When my daughter Kelsey was about four years old, we were both sitting and looking at the new fish in our fish tank. Having just added the fish, I was watching them closely to ensure they were adjusting to the water, temperature, and other fish in the tank. While I was doing this, Kelsey was talking to me about something . . . I can’t remember what. What I do remember is about a minute or so into her story, she took my face in her hands and said, “Mommy, I need you to look at me when you’re listening to me.”
This incident has always stuck with me because it reminds me of the importance of looking at others and giving them your undivided attention when listening. Now one might argue that since we listen with our ears, not our eyes, we don’t really have to look at the other person to listen well. However, I disagree.
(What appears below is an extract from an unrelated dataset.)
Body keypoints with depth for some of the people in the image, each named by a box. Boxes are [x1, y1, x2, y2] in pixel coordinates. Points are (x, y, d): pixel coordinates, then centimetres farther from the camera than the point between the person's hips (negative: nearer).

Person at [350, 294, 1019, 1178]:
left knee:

First, looking at the other person allows you to “listen” to nonverbal cues you’d otherwise miss if you weren’t looking. For example, an employee says he understands your instructions, but his face looks confused or concerned. Which should you believe?
Second, as was the case when Kelsey was talking to me, even a child can tell when a person isn’t engaged with her by the lack of eye contact. The person to whom you’re listening needs the “warm fuzzy” they get by having that eye contact and the attention that goes with it when they’re speaking.
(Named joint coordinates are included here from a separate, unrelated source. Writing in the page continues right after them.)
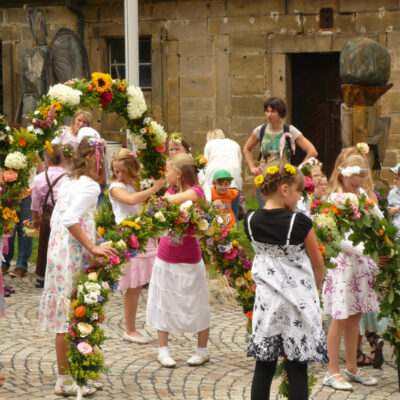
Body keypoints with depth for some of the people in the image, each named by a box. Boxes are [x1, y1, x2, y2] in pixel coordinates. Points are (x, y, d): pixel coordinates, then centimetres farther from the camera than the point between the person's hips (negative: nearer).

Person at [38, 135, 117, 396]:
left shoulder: (67, 183, 14)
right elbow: (70, 220, -24)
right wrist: (93, 248, -22)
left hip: (58, 254, 9)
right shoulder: (90, 186, -11)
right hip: (75, 257, -9)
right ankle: (66, 380, 1)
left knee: (65, 318, 13)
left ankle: (65, 377, 19)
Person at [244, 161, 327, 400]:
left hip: (267, 301, 4)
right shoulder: (300, 223, -14)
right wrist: (316, 286, 15)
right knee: (298, 368, 1)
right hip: (299, 300, -4)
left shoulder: (251, 221, -2)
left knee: (264, 367, 8)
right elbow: (317, 263, -2)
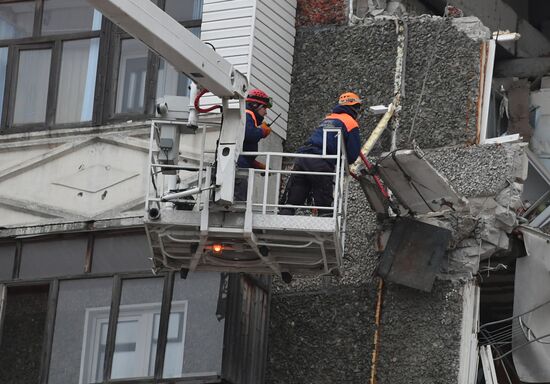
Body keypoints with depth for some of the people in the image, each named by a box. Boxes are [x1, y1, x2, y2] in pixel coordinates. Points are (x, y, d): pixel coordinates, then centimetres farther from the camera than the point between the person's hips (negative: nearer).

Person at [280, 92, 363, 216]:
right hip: (322, 164, -6)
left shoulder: (327, 119, 26)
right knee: (325, 206, -1)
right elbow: (353, 155, 0)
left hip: (302, 159, 6)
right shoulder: (351, 123, 5)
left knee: (290, 202, 4)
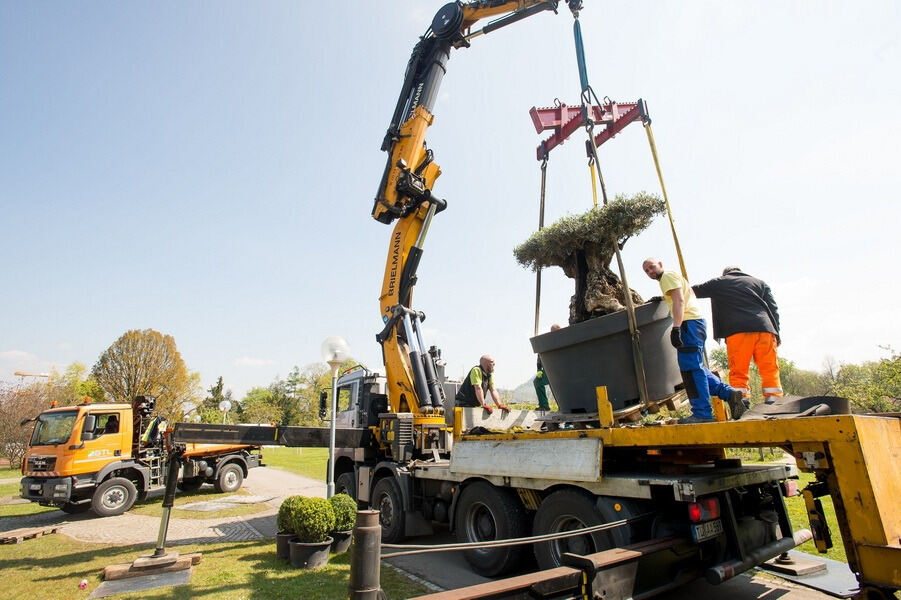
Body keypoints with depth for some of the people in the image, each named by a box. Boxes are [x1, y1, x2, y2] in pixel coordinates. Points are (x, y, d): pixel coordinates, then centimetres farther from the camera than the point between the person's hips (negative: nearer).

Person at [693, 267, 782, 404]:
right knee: (770, 370, 4)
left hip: (737, 331, -2)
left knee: (738, 372, -2)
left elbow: (695, 291, 27)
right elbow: (773, 309, 18)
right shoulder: (760, 282, 27)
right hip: (764, 329, 3)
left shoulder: (719, 283, 21)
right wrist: (776, 333, 17)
This week make a point of stopping what you’re doing, turning and looking at the person who is speaking to you. Give that person your undivided attention and make him or her feel like what they’re saying is your number one priority. I realize there are times when you can’t do that, so if that’s the case, be honest and tell the person you can’t listen now and recommend a better time for you to talk. Better to tell the truth, than to lie and say “Yes, I’m listening,” when you’re really not. You’re wasting your time and theirs!